Set problem - Express the records as a JSON list of strings, one string per line. Begin with the first line of the records, continue through the line that contains "local contrast: highlights 61%, detail" (include that line), and omit blank lines.

* * * * * * *

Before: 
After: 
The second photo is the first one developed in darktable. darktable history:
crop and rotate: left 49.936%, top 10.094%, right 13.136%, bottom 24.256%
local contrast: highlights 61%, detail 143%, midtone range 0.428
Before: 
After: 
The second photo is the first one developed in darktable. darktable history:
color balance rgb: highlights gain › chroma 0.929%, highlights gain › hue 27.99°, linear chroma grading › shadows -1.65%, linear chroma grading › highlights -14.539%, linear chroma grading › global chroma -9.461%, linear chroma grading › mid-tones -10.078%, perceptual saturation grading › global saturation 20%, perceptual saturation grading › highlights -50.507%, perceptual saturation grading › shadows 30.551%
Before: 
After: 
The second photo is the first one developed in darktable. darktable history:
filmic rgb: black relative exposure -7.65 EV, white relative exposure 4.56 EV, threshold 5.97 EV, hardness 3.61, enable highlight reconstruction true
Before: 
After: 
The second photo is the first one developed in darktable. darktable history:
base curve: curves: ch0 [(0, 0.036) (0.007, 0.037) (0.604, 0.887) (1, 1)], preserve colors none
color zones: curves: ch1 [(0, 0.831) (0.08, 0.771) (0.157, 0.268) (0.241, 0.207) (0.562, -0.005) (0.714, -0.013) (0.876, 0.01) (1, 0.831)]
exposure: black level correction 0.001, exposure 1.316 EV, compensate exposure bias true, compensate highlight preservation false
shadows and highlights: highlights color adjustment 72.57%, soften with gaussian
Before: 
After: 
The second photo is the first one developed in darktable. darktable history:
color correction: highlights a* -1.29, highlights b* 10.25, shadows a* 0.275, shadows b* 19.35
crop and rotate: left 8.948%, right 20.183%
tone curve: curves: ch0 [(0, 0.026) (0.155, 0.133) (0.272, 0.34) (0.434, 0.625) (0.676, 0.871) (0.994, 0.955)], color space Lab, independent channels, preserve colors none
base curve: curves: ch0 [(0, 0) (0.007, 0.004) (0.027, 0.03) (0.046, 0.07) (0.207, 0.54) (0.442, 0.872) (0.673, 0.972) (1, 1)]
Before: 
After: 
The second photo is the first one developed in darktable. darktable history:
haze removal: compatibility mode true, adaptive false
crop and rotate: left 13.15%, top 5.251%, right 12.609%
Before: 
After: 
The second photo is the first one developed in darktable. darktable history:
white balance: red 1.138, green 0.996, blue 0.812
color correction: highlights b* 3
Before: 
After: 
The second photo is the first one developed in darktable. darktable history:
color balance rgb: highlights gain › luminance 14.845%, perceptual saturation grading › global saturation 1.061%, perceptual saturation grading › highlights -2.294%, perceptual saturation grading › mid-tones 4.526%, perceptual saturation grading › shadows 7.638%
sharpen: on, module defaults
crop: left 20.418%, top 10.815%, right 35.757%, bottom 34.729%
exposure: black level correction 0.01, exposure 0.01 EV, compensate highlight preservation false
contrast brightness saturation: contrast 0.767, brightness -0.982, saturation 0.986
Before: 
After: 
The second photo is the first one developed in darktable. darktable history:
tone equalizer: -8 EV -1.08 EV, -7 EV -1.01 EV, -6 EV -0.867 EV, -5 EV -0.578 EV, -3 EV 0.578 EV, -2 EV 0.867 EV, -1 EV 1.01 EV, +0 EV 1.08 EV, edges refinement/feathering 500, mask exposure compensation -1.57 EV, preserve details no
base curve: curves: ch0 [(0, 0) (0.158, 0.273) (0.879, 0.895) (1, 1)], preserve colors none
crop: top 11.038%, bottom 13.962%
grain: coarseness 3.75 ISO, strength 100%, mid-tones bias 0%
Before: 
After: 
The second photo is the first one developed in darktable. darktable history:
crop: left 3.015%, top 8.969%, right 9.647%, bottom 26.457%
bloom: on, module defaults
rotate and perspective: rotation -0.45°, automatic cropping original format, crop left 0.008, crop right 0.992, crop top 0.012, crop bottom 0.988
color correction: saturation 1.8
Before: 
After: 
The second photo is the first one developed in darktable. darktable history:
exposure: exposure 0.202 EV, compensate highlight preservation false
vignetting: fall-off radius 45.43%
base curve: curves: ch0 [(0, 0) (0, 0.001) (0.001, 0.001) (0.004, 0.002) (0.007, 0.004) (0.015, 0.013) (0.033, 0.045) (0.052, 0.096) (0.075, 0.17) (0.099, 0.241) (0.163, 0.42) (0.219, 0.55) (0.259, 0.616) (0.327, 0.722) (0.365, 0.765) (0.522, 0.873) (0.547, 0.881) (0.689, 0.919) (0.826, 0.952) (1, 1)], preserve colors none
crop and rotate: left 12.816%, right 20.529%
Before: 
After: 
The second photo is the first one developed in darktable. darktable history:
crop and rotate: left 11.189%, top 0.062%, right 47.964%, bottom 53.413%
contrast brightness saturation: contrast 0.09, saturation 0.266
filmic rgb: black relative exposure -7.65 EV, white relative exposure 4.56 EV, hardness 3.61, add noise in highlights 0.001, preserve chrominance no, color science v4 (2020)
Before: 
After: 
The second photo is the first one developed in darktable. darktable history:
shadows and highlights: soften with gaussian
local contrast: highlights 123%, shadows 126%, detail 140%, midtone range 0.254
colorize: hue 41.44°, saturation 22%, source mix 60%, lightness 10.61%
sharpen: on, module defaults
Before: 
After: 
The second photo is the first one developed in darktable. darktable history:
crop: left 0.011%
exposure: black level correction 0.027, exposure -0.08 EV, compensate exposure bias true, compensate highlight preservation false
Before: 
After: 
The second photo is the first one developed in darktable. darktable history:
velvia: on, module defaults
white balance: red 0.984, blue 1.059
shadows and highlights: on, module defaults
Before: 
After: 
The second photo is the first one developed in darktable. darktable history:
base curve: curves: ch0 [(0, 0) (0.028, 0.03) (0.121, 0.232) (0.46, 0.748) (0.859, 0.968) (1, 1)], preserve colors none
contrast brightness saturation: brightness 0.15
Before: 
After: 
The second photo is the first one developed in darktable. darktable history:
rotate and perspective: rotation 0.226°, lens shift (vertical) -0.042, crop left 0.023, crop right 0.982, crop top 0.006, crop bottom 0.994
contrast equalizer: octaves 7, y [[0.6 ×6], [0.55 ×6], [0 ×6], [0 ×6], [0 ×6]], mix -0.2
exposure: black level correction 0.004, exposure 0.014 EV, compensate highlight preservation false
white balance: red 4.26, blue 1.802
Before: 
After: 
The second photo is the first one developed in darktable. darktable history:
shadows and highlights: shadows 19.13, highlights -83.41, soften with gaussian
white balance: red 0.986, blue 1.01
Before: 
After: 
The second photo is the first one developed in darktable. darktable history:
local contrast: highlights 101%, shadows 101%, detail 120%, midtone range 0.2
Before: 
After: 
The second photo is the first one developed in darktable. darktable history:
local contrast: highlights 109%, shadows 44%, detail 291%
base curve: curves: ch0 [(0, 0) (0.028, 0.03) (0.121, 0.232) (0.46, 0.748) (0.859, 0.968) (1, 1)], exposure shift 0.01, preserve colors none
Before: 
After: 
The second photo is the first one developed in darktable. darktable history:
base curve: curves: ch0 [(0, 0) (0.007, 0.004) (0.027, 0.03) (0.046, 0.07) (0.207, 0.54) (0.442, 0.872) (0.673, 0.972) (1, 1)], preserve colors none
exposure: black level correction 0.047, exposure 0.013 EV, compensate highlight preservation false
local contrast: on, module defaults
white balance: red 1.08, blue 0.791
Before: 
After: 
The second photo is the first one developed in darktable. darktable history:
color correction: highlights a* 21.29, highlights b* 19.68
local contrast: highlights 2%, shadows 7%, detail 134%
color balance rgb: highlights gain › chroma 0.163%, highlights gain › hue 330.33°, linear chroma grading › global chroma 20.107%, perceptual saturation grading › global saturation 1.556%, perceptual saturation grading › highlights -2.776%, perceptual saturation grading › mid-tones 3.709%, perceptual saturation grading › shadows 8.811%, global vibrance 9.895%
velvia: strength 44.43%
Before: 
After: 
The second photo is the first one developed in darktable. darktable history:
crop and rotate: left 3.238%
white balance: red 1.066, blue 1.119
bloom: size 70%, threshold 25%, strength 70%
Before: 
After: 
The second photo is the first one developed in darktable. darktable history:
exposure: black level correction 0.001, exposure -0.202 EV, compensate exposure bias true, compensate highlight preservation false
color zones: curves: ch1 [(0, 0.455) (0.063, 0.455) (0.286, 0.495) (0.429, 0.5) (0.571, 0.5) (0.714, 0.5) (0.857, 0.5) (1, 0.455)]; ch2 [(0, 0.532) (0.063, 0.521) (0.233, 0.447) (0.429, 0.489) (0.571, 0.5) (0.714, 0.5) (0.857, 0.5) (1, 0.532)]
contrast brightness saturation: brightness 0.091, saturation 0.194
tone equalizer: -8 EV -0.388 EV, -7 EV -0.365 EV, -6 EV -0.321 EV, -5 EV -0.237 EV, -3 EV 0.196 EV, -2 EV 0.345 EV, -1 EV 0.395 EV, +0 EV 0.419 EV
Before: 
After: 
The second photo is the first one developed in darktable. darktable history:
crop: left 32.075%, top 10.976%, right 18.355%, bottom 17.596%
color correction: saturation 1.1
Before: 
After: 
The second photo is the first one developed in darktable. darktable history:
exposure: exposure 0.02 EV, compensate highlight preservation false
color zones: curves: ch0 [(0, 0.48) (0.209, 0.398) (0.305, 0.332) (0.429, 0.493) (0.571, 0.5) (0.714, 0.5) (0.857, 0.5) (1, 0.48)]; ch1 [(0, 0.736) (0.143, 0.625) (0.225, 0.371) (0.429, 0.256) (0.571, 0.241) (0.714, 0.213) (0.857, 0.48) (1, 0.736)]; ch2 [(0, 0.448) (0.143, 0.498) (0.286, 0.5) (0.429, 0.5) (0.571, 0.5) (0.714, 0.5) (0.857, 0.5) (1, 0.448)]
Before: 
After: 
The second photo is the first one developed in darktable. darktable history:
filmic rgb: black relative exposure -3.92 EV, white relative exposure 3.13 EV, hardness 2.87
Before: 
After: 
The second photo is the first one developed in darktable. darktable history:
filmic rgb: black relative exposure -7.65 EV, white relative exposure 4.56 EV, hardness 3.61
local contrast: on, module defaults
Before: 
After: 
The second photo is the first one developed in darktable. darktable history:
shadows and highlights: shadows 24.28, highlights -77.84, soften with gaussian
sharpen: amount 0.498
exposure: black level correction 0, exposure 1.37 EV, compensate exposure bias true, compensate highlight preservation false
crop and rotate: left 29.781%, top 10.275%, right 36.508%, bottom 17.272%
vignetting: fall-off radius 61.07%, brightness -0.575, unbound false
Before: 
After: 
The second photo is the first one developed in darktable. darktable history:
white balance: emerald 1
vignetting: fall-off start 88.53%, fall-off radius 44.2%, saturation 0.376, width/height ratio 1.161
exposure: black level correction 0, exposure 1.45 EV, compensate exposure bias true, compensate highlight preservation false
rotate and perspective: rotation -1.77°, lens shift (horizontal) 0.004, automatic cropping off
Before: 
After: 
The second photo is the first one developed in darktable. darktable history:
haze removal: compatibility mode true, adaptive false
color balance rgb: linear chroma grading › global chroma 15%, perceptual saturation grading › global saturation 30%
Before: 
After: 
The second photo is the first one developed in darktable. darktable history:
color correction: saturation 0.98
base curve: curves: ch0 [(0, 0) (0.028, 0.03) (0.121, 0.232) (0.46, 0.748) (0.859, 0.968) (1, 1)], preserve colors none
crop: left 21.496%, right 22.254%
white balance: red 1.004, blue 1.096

* * * * * * *

Written solution -
[
  "Before: ",
  "After: ",
  "The second photo is the first one developed in darktable. darktable history:",
  "crop and rotate: left 49.936%, top 10.094%, right 13.136%, bottom 24.256%",
  "local contrast: highlights 61%, detail 143%, midtone range 0.428"
]